The records below need to be restated word for word.

BEGIN Data section

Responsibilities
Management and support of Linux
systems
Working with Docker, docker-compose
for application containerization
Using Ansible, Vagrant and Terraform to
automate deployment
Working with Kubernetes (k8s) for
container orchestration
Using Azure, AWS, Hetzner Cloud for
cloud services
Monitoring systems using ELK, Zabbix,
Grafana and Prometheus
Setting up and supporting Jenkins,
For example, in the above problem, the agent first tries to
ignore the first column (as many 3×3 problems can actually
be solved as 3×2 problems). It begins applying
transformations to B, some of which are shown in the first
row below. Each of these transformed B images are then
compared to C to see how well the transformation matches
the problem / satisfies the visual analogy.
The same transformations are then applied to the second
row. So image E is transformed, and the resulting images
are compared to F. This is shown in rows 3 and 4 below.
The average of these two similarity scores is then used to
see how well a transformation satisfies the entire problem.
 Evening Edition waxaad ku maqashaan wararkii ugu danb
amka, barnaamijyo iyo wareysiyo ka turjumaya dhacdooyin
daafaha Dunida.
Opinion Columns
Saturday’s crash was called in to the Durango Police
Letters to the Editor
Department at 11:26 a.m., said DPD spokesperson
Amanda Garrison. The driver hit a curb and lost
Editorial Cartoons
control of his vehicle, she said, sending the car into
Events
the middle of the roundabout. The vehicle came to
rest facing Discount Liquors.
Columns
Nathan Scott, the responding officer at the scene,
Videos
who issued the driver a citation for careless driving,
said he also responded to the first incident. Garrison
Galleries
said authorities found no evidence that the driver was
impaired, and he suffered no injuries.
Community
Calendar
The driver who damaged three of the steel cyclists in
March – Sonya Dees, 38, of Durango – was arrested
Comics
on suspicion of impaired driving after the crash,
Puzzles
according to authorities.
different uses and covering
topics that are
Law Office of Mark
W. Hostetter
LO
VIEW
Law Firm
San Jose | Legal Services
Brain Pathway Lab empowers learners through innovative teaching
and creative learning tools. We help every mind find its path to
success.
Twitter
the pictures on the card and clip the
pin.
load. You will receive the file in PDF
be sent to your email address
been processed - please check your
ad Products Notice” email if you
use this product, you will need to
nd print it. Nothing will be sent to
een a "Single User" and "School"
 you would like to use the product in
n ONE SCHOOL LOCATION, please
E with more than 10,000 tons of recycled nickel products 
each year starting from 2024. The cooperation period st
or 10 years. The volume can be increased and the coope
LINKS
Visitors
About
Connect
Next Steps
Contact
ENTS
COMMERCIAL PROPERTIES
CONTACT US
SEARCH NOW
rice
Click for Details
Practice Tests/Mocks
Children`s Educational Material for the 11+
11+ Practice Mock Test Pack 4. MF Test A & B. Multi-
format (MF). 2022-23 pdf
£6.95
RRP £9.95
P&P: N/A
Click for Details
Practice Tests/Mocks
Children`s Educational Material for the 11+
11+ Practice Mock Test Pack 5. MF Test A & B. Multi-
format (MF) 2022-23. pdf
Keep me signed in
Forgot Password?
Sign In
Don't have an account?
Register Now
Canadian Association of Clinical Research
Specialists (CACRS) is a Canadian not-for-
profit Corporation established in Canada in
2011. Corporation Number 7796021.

END Data section

# [Reply to the exercise]
Responsibilities
Management and support of Linux
systems
Working with Docker, docker-compose
for application containerization
Using Ansible, Vagrant and Terraform to
automate deployment
Working with Kubernetes (k8s) for
container orchestration
Using Azure, AWS, Hetzner Cloud for
cloud services
Monitoring systems using ELK, Zabbix,
Grafana and Prometheus
Setting up and supporting Jenkins,
For example, in the above problem, the agent first tries to
ignore the first column (as many 3×3 problems can actually
be solved as 3×2 problems). It begins applying
transformations to B, some of which are shown in the first
row below. Each of these transformed B images are then
compared to C to see how well the transformation matches
the problem / satisfies the visual analogy.
The same transformations are then applied to the second
row. So image E is transformed, and the resulting images
are compared to F. This is shown in rows 3 and 4 below.
The average of these two similarity scores is then used to
see how well a transformation satisfies the entire problem.
 Evening Edition waxaad ku maqashaan wararkii ugu danb
amka, barnaamijyo iyo wareysiyo ka turjumaya dhacdooyin
daafaha Dunida.
Opinion Columns
Saturday’s crash was called in to the Durango Police
Letters to the Editor
Department at 11:26 a.m., said DPD spokesperson
Amanda Garrison. The driver hit a curb and lost
Editorial Cartoons
control of his vehicle, she said, sending the car into
Events
the middle of the roundabout. The vehicle came to
rest facing Discount Liquors.
Columns
Nathan Scott, the responding officer at the scene,
Videos
who issued the driver a citation for careless driving,
said he also responded to the first incident. Garrison
Galleries
said authorities found no evidence that the driver was
impaired, and he suffered no injuries.
Community
Calendar
The driver who damaged three of the steel cyclists in
March – Sonya Dees, 38, of Durango – was arrested
Comics
on suspicion of impaired driving after the crash,
Puzzles
according to authorities.
different uses and covering
topics that are
Law Office of Mark
W. Hostetter
LO
VIEW
Law Firm
San Jose | Legal Services
Brain Pathway Lab empowers learners through innovative teaching
and creative learning tools. We help every mind find its path to
success.
Twitter
the pictures on the card and clip the
pin.
load. You will receive the file in PDF
be sent to your email address
been processed - please check your
ad Products Notice” email if you
use this product, you will need to
nd print it. Nothing will be sent to
een a "Single User" and "School"
 you would like to use the product in
n ONE SCHOOL LOCATION, please
E with more than 10,000 tons of recycled nickel products 
each year starting from 2024. The cooperation period st
or 10 years. The volume can be increased and the coope
LINKS
Visitors
About
Connect
Next Steps
Contact
ENTS
COMMERCIAL PROPERTIES
CONTACT US
SEARCH NOW
rice
Click for Details
Practice Tests/Mocks
Children`s Educational Material for the 11+
11+ Practice Mock Test Pack 4. MF Test A & B. Multi-
format (MF). 2022-23 pdf
£6.95
RRP £9.95
P&P: N/A
Click for Details
Practice Tests/Mocks
Children`s Educational Material for the 11+
11+ Practice Mock Test Pack 5. MF Test A & B. Multi-
format (MF) 2022-23. pdf
Keep me signed in
Forgot Password?
Sign In
Don't have an account?
Register Now
Canadian Association of Clinical Research
Specialists (CACRS) is a Canadian not-for-
profit Corporation established in Canada in
2011. Corporation Number 7796021.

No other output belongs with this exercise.